Em 1979 houve um impasse, sendo retomadas as discussões em janeiro, junho e setembro de 1980, todas realizadas em Havana. […]

Mas em 1979 as tensões nas relações bilaterais e no contexto internacional, marcadas pelo retorno a uma fase de maior confronto entre a URSS e os Estados Unidos, fizeram com que Carter assinasse uma nova diretriz presidencial sobre Cuba que substituiu a de março de 1977. Seria a Diretriz Presidencial – NSC-52, elaborada por Brzezinski e assinada pelo Presidente em 17 de outubro de 1979. Nela, quatro objetivos específicos foram delineados: 1. Reduzir e eventualmente remover as forças militares cubanas desdobradas no exterior; 2. Minar a ofensiva cubana pela liderança no Terceiro Mundo; 3. Fazer com que Cuba se refreie na questão de Porto Rico e, 4. Impedir a intensificação da presença soviética nas Forças Armadas cubanas. Como se vê, foi uma diretriz totalmente hostil a Cuba. O interessante é que apesar de sua existência, em 1980, em meio à crise migratória de Mariel, Carter voltou a usar a diplomacia secreta com Cuba e por meio de emissários que viajavam à ilha para manter conversas privadas com o Comandante em Chefe Fidel Castro fez a promessa de que se fosse reeleito nas eleições de novembro, nos primeiros meses do segundo mandato, avançaria como nunca na normalização das relações.[7]

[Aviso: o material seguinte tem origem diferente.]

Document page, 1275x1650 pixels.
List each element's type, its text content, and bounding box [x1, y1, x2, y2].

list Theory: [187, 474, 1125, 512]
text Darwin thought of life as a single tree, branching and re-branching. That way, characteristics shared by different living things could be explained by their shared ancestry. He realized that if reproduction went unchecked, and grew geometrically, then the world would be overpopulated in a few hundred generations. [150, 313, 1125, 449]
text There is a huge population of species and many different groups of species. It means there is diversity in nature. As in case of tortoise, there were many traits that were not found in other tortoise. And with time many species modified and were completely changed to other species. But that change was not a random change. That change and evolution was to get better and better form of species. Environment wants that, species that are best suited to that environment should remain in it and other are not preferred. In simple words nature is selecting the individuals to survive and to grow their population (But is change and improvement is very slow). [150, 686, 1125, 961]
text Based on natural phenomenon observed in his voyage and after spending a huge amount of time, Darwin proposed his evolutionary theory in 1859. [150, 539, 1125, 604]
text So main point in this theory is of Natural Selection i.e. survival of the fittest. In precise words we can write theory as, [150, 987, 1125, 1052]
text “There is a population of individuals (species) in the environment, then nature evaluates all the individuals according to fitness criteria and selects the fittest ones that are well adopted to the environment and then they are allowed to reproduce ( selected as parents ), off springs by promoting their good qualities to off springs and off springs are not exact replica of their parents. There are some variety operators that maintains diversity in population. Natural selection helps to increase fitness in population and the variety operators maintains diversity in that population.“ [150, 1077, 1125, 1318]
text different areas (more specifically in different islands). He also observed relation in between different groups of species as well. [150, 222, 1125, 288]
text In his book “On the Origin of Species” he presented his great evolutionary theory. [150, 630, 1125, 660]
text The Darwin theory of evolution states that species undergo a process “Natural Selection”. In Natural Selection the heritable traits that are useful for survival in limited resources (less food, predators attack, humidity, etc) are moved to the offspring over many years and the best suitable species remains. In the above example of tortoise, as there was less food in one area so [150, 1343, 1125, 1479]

Em outro de seus artigos, com grande acerto, Ramírez Cañedo conclui:

 […] ainda que Carter estivesse avaliando uma aproximação  diplomática com Cuba em caso de reeleição, isso seria acompanhado por uma ameaça militar à Ilha para proteger os interesses fundamentais dos Estados Unidos na região. Outro elemento para pensar com pouco otimismo sobre a possibilidade de um entendimento entre os Estados Unidos e Cuba, pois que reitera a política americana de “aperto” e da “cenoura” não havia rendido nenhum resultado com Cuba. [8]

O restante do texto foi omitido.